KENYA – The Kenya Chapter of the Open Forum on Agricultural Biotechnology in Africa (OFAB) has lauded Kenyan media as a crucial catalyst for scientific progress and agricultural transformations in a celebration of exemplary science journalism and recognition of excellence in reporting agricultural biotechnology.
Dr. Jackie Kado, the Executive Director of the Network of African Science Academies, highlighted the pivotal role of the media in promoting national development plans and fostering interactive knowledge sharing.
She commended journalists for shaping audience perceptions and instilling public confidence in agricultural biotechnology, noting the media’s unique ability to bring science, technology, and innovation into the public sphere.
OFAB-Kenya Chair and ISAAA AfriCenter Director, Dr. Margaret Karembu, praised the media for providing factual information amidst a polarized debate on modern biotechnology following the lifting of a 10-year ban on genetically modified organisms (GMOs) in Kenya.

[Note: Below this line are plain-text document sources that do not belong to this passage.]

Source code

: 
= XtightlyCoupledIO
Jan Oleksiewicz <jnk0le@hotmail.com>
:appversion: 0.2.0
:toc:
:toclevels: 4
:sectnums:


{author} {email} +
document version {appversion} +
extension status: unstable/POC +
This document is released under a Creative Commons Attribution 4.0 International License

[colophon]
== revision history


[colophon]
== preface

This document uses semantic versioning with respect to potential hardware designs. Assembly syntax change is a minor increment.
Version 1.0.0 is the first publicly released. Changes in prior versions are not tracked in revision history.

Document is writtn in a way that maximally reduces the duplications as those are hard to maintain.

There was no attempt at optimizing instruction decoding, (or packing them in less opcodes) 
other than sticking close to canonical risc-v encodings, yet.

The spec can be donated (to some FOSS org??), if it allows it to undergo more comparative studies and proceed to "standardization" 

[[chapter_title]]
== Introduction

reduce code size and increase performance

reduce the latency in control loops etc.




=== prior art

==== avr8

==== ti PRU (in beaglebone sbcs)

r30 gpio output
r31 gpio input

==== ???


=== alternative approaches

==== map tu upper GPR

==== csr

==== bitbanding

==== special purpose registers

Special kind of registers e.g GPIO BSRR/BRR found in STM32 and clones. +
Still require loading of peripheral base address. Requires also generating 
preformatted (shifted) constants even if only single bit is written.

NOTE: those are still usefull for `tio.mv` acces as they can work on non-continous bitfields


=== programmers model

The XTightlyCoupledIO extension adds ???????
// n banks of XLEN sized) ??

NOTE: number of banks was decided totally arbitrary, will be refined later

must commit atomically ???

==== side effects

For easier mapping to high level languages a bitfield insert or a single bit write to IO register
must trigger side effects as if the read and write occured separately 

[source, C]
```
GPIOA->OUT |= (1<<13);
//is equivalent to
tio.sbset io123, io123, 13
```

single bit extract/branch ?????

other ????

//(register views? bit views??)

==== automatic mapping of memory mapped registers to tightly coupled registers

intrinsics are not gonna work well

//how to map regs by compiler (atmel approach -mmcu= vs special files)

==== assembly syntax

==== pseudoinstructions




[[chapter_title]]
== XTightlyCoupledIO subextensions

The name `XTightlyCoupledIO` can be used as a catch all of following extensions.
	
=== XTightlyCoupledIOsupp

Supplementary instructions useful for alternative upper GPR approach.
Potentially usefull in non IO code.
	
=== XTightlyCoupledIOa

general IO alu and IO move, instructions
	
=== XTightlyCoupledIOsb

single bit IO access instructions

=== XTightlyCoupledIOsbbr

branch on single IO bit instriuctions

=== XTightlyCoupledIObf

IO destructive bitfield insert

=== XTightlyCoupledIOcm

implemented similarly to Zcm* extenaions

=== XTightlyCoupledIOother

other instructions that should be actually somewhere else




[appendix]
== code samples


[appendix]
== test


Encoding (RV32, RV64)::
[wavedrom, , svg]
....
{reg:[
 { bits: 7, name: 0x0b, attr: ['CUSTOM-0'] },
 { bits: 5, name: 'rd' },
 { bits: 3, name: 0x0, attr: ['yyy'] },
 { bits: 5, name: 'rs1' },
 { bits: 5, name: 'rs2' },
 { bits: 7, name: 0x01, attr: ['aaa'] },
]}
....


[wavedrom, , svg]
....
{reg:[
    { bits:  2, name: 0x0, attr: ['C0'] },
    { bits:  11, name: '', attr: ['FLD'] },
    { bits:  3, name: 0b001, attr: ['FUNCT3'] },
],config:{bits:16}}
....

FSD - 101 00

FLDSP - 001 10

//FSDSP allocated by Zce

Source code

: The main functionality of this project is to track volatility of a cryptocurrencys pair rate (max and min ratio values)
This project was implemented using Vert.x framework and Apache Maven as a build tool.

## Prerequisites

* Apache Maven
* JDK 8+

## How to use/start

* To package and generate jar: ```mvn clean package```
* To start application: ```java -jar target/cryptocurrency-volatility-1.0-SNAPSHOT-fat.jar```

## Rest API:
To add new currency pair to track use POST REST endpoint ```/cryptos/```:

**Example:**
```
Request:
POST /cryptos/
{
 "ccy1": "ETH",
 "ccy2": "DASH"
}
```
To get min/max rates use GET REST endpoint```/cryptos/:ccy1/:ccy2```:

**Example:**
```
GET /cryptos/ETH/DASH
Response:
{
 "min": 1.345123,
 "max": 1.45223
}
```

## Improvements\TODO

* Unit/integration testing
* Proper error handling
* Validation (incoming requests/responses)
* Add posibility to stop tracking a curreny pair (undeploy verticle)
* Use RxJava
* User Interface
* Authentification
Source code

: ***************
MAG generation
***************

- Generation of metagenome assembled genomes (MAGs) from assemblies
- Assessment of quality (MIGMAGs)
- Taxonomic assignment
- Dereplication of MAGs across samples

She described journalists as the “agents of facts” in the science, technology, and innovation field.
Top journalists recognized
The gala also recognized four top journalists for their outstanding contributions to public awareness of agricultural biotechnology through their reporting.
Brygettes Ngana and Sam Doe of Nation Media Group were jointly crowned winners, while Hellen Asewe Miseda, a Science Editor with the Standard Group, was named the first runner-up.
Sammy Waweru, also from NMG, emerged as the second runner-up. These journalists were invited to participate in the OFAB Africa Media Awards scheduled later in the year.
The event underscored the critical role of media in advancing scientific understanding and driving innovation in agriculture, ultimately contributing to national economic growth and development.
Furthermore, journalists were encouraged to participate in the newly launched Africa Science Dialogue portal, a fact-checking resource and source of credible information on innovations, reports ISAAA.
This platform aims to connect science with society by addressing misinformation and disinformation in agriculture, health, and the environment.
It seeks to eliminate the risks associated with misinformation, such as delayed decision-making and unfounded fears about new technologies.
The OFAB Project facilitates constructive conversations among key stakeholders and decision-makers on agricultural biotechnology. For both policymakers and the larger public, OFAB facilitates quality engagements and conversations on the safety and benefits of modern biotechnology.
The Bill and Melinda Gates Foundation is supporting the implementation of OFAB, an AATF project, in 10 African nations: Kenya, Uganda, Tanzania, Nigeria, Ghana, Burkina Faso, Ethiopia, Mozambique, Malawi, and Rwanda.